Бывает, впрочем, что Юнна Мориц впадает в холодноватую изысканность стиля, и тогда на поверхности стиха проступает чертеж, обозначение чувства вместо него самого. Когда речь идет о таком профессионале, неверный, пусть и красивый звук есть верный признак отсутствия серьезного жизненного повода для поэтического высказывания.

Повторю общеизвестное: искренность, обеспеченная судьбой, духовной биографией поэта,- непременное свойство подлинной лирики, хотя, разумеется, сама по себе эта искренность, как и стихотворная техника, еще не гарантирует объективной ценности стиха. Все зависит от того, насколько богат внутренний мир поэта, каково его нравственное наполнение.

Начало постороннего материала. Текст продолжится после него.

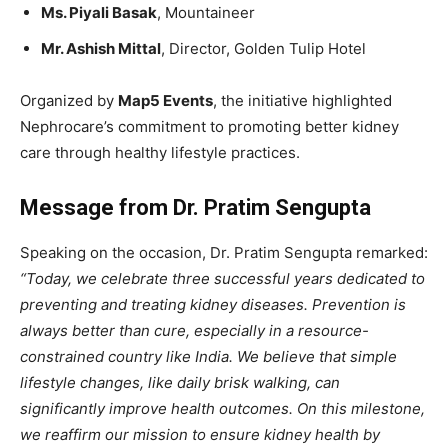
Ms. Piyali Basak
, Mountaineer
Mr. Ashish Mittal
, Director, Golden Tulip Hotel
Organized by
Map5 Events
, the initiative highlighted
Nephrocare’s commitment to promoting better kidney
care through healthy lifestyle practices.
Message from Dr. Pratim Sengupta
Speaking on the occasion, Dr. Pratim Sengupta remarked:
“Today, we celebrate three successful years dedicated to
preventing and treating kidney diseases. Prevention is
always better than cure, especially in a resource-
constrained country like India. We believe that simple
lifestyle changes, like daily brisk walking, can
significantly improve health outcomes. On this milestone,
we reaffirm our mission to ensure kidney health by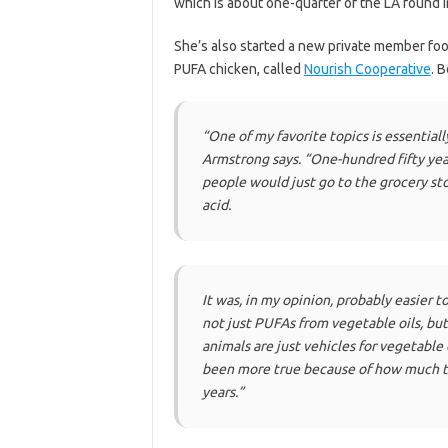
which is about one-quarter of the LA found 
She’s also started a new private member foo
PUFA chicken, called
Nourish Cooperative
. 
“One of my favorite topics is essential
Armstrong says.
“One-hundred fifty year
people would just go to the grocery sto
acid.
It was, in my opinion, probably easier
not just PUFAs from vegetable oils, bu
animals are just vehicles for vegetable
been more true because of how much th
years.”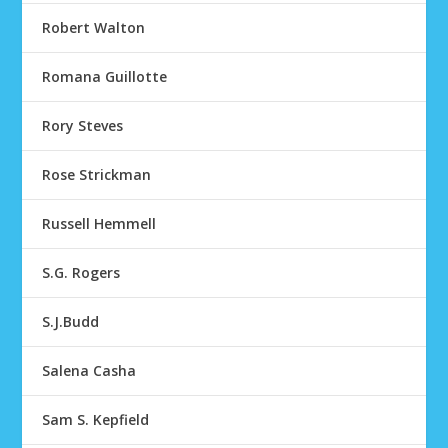
Robert Walton
Romana Guillotte
Rory Steves
Rose Strickman
Russell Hemmell
S.G. Rogers
S.J.Budd
Salena Casha
Sam S. Kepfield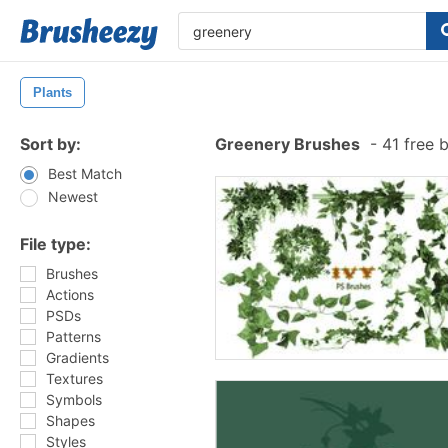
Plants
Sort by:
Greenery Brushes
-
41 free 
Best Match
Newest
File type:
Brushes
Actions
PSDs
Patterns
Gradients
Textures
Symbols
Shapes
Styles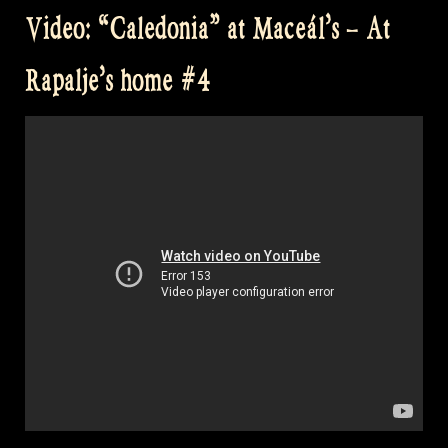
at
Video: “Caledonia” at Maceál’s – At
Castlefest
–
Rapalje’s home #4
Celtic
Folk
Music
from
Scotland”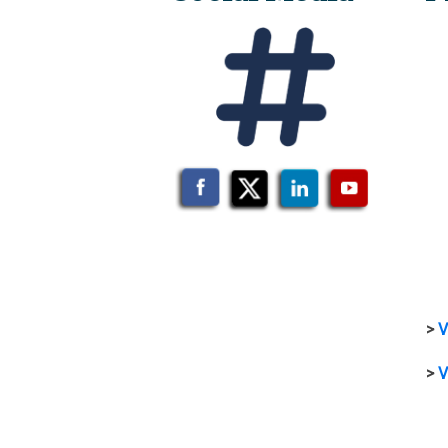
>
V
>
V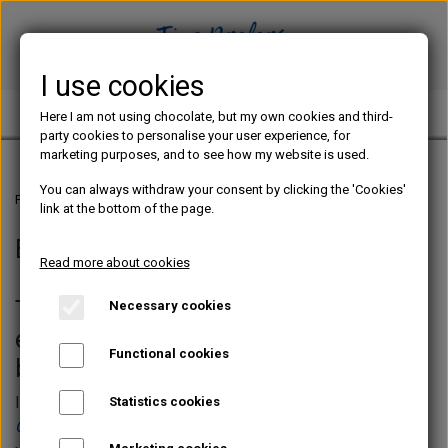
I use cookies
TINE PREFERS CHOCOLATE
Here I am not using chocolate, but my own cookies and third-
party cookies to personalise your user experience, for
marketing purposes, and to see how my website is used.
You can always withdraw your consent by clicking the 'Cookies'
Frontpage
E-BOOKS IN ENGLISH
link at the bottom of the page.
E-BOOKS IN ENGLISH
Read more about cookies
This is where you can buy my English
Necessary cookies
e-books concerning chocolate
Functional cookies
bonbons
In the web shop, naturally, you will find the best seller
Statistics cookies
CHOCOLATE BONBONS - The Practical Guide
, which is my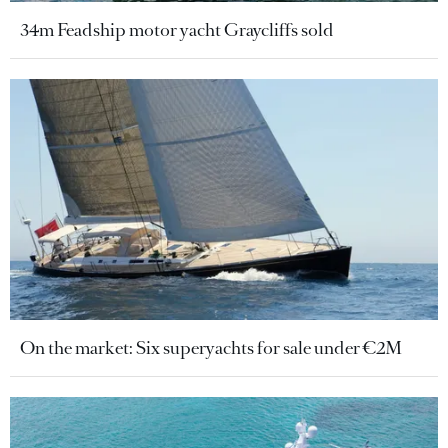
34m Feadship motor yacht Graycliffs sold
On the market: Six superyachts for sale under €2M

Не променяй же детства на бессмертье
И верхний свет на тучную свечу.
Все милосердье и жестокосердье
Не там, а здесь. Я долго жить хочу!
Я быть хочу! Не после, не в веках,
Не наизусть, не дважды и не снова,
Не в анекдотах или в дневниках —
А только в самом полном смысле слова!

Веришь этому живому голосу, обращенному к шекспировской Джульетте, к самой себе, к каждому из нас, которым надлежит до конца пройти свой земной путь человека в самом полном смысле этого слова.
Мне особенно дороги те мгновения ее поэзии, когда «вечное» как бы прорастает в них из вещного, конкретного, а не парит, оторвавшись от земли, в тумане абстракции. Когда упругий парус стиха прочно прошит суровой просоленной нитью реальной, а не вымечтанной жизни. Душа — она ведь не сама по себе, ей нужны материализация, вещность — тогда и о вечности можно. Ей нужны пеленки маленького сына, тепло родного дыхания, смертельный страх за болеющую маму, радость свидания с верным другом, постоянный взгляд чуткой совести на творение рук своих:

Тогда в слезах прильнешь к земной отчизне
И предпочтешь на весь остаток дней
Беспомощность одушевленной жизни
Бездушному бессмертию камней.

Это предпочтение — непременная черта всякого подлинного искусства. В том числе искусства поэзии, которому Юнна Мориц с честью служит вот уже четверть века.
Источник: Юнна Мориц. Избранное. Москва: Советский писатель, 1982.